> [Input for this task]:
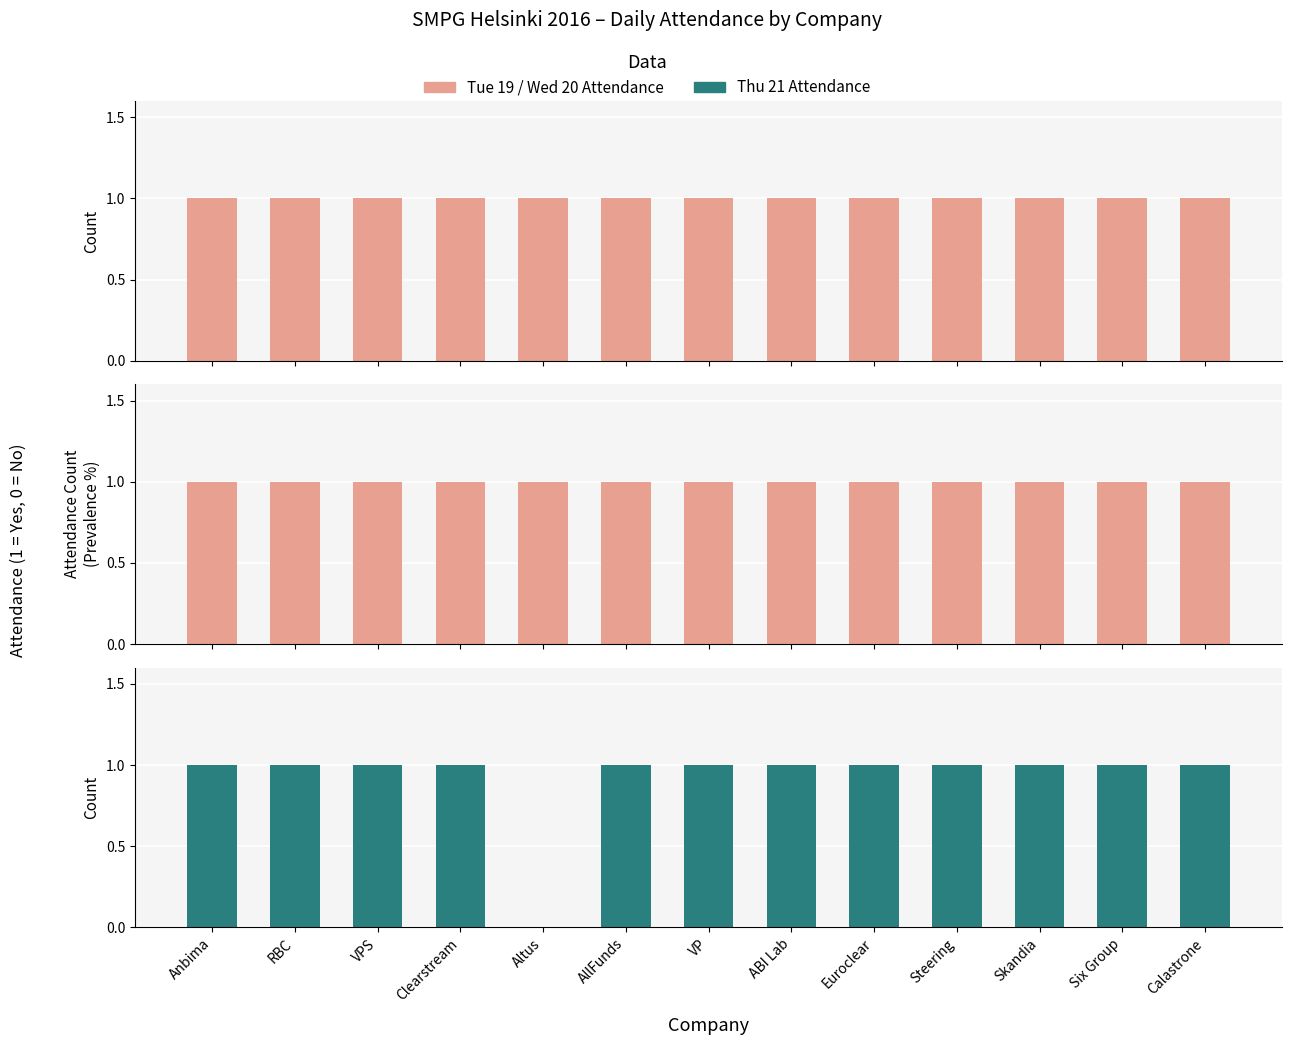

What is the label of the 2nd bar from the left?

RBC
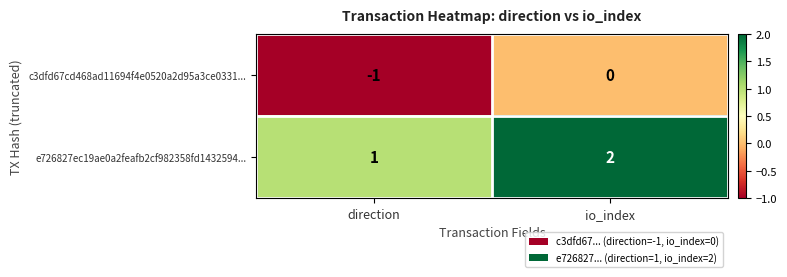

At which label does e726827ec19ae0a2feafb2cf982358fd1432594... reach its peak?

io_index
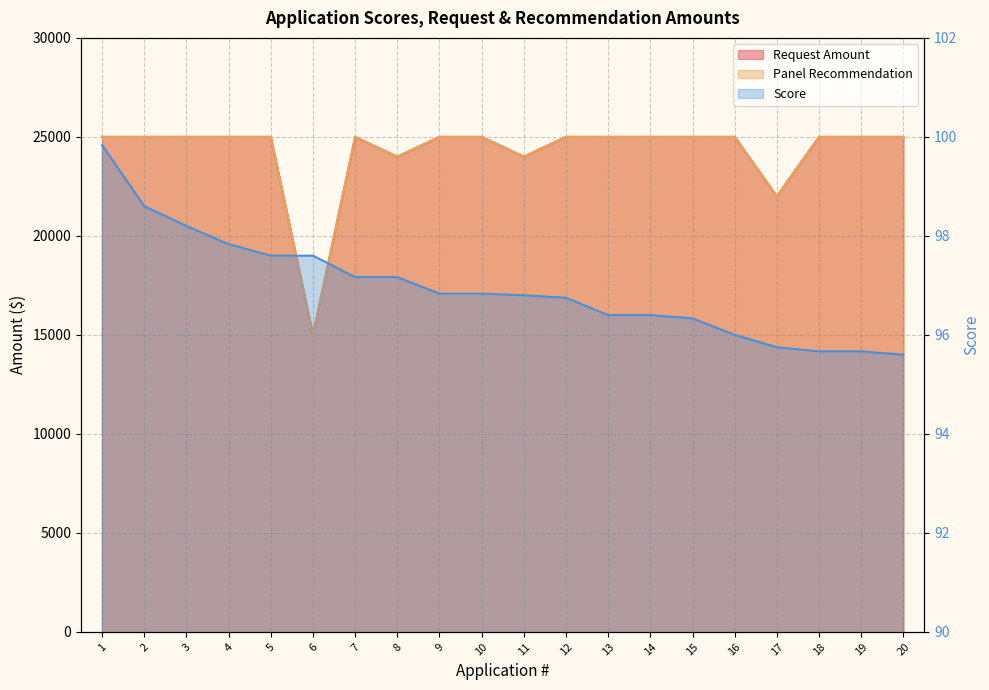

Reading right to left, what are all the values shown in this chart?

Request Amount: 20=25000.0	19=25000.0	18=25000.0	17=22000.0	16=25000.0	15=25000.0	14=25000.0	13=25000.0	12=25000.0	11=24000.0	10=25000.0	9=25000.0	8=24000.0	7=25000.0	6=15000.0	5=25000.0	4=25000.0	3=25000.0	2=25000.0	1=25000.0
Panel Recommendation: 20=25000.0	19=25000.0	18=25000.0	17=22000.0	16=25000.0	15=25000.0	14=25000.0	13=25000.0	12=25000.0	11=24000.0	10=25000.0	9=25000.0	8=24000.0	7=25000.0	6=15000.0	5=25000.0	4=25000.0	3=25000.0	2=25000.0	1=25000.0
Score: 20=95.6	19=95.7	18=95.7	17=95.8	16=96.0	15=96.3	14=96.4	13=96.4	12=96.8	11=96.8	10=96.8	9=96.8	8=97.2	7=97.2	6=97.6	5=97.6	4=97.8	3=98.2	2=98.6	1=99.8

> [Task goal]: Pick out every line of the rows above that contains the word "left".

> [Expected output]:
What is the label of the 2nd bar from the left?
Reading right to left, what are all the values shown in this chart?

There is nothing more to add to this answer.